Exercise directions:
Nothing but the text should be carried over: reproduce all the data exactly and leave out every image.

Material provided:
'''

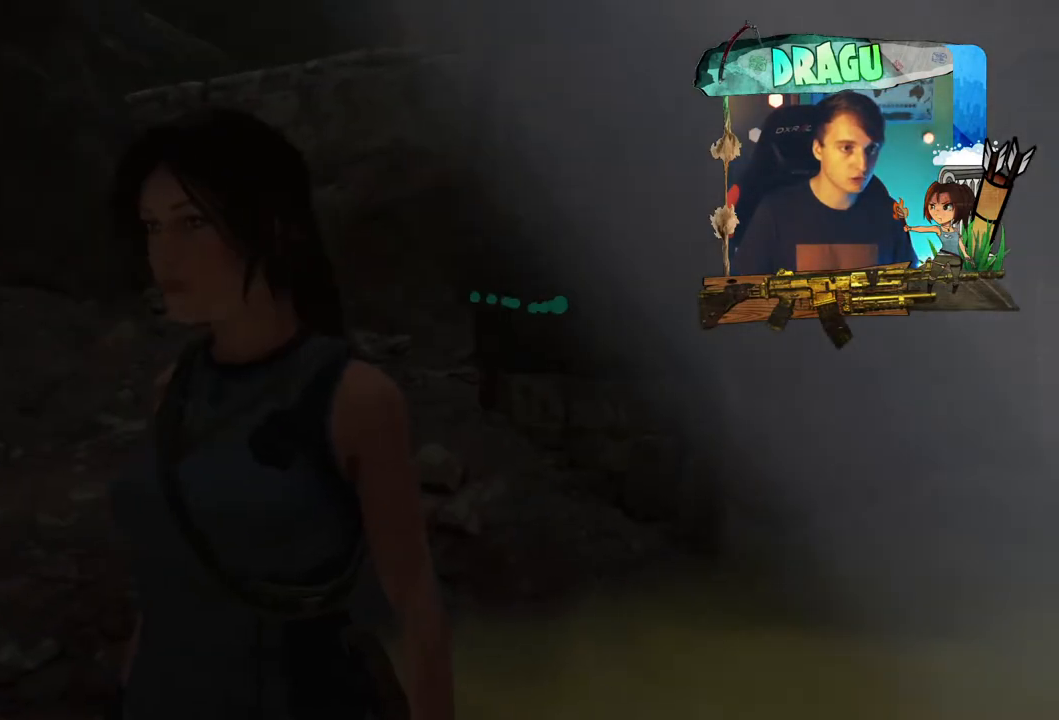
{"keys": ["w"], "mouse": [], "events": []}
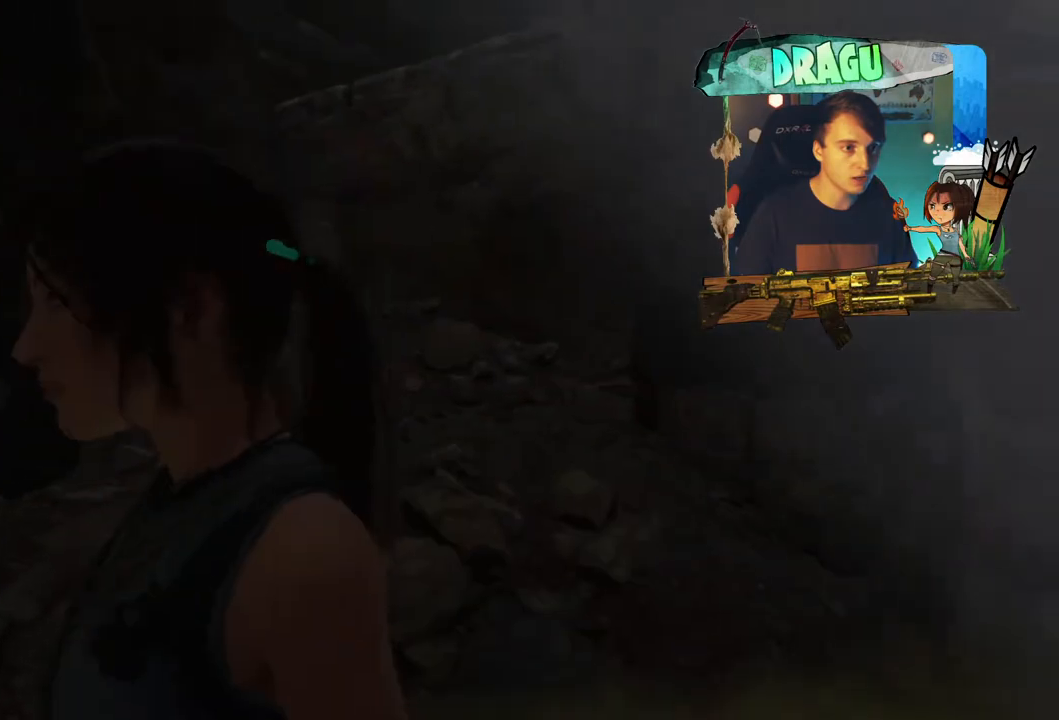
{"keys": ["w"], "mouse": [], "events": []}
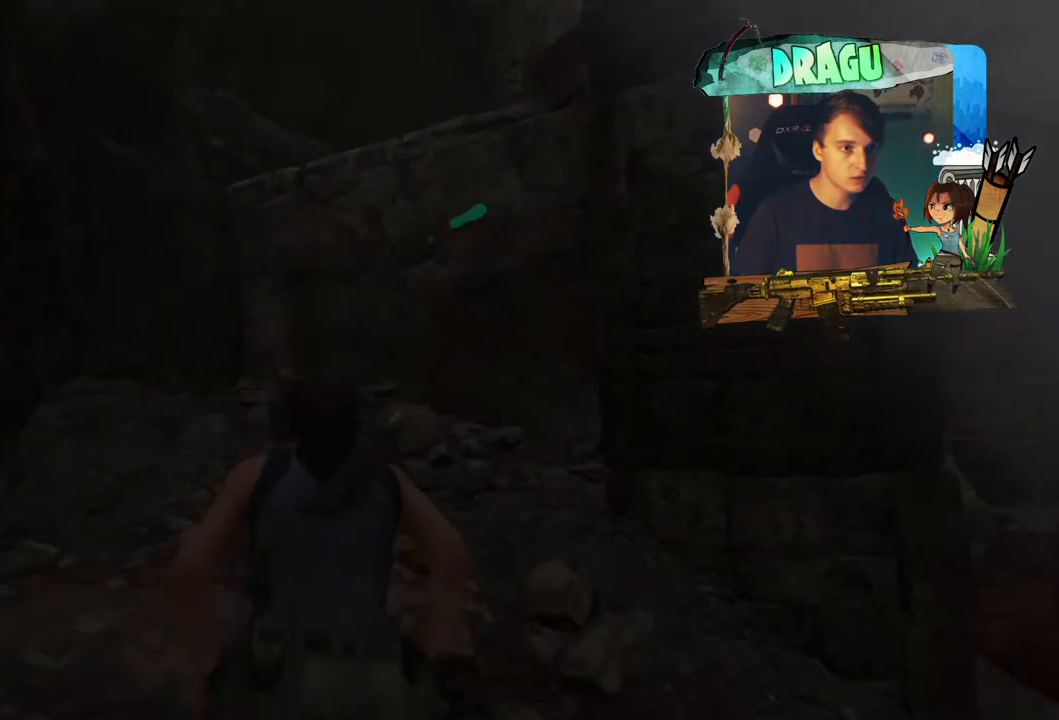
{"keys": ["shift", "w"], "mouse": [], "events": [[117, "shift", "down"], [367, "a", "down"], [484, "a", "up"]]}
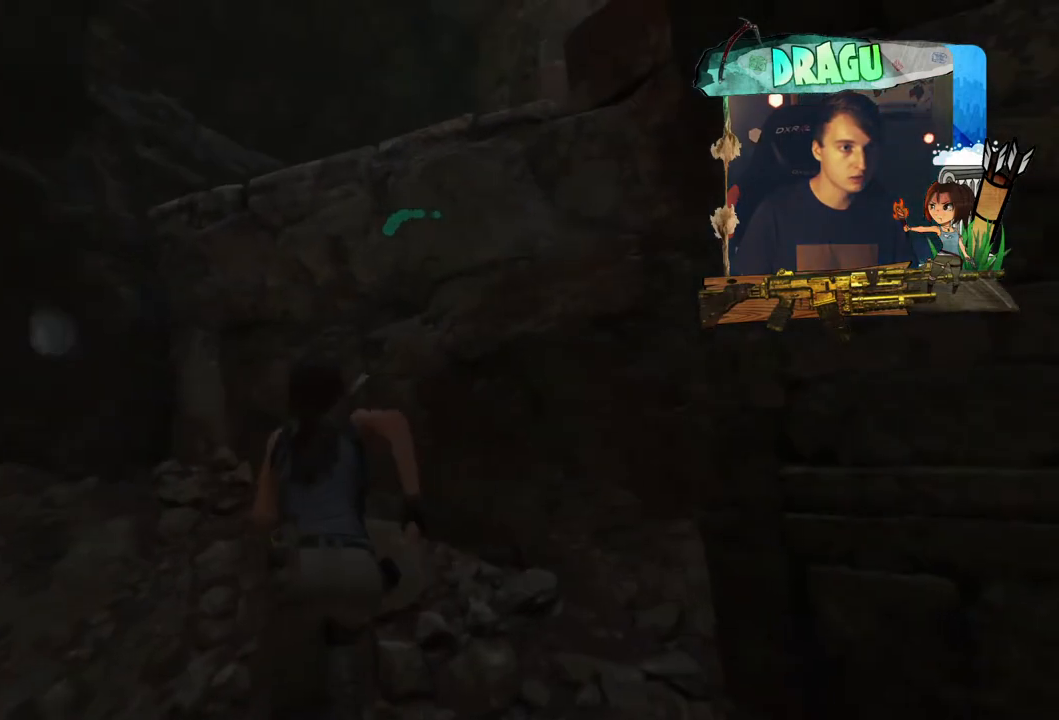
{"keys": ["shift", "w"], "mouse": [], "events": [[50, "space", "down"], [384, "space", "up"]]}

'''

Result of this exercise:
{"keys": ["w"], "mouse": [], "events": []}
{"keys": ["w"], "mouse": [], "events": []}
{"keys": ["shift", "w"], "mouse": [], "events": [[117, "shift", "down"], [367, "a", "down"], [484, "a", "up"]]}
{"keys": ["shift", "w"], "mouse": [], "events": [[50, "space", "down"], [384, "space", "up"]]}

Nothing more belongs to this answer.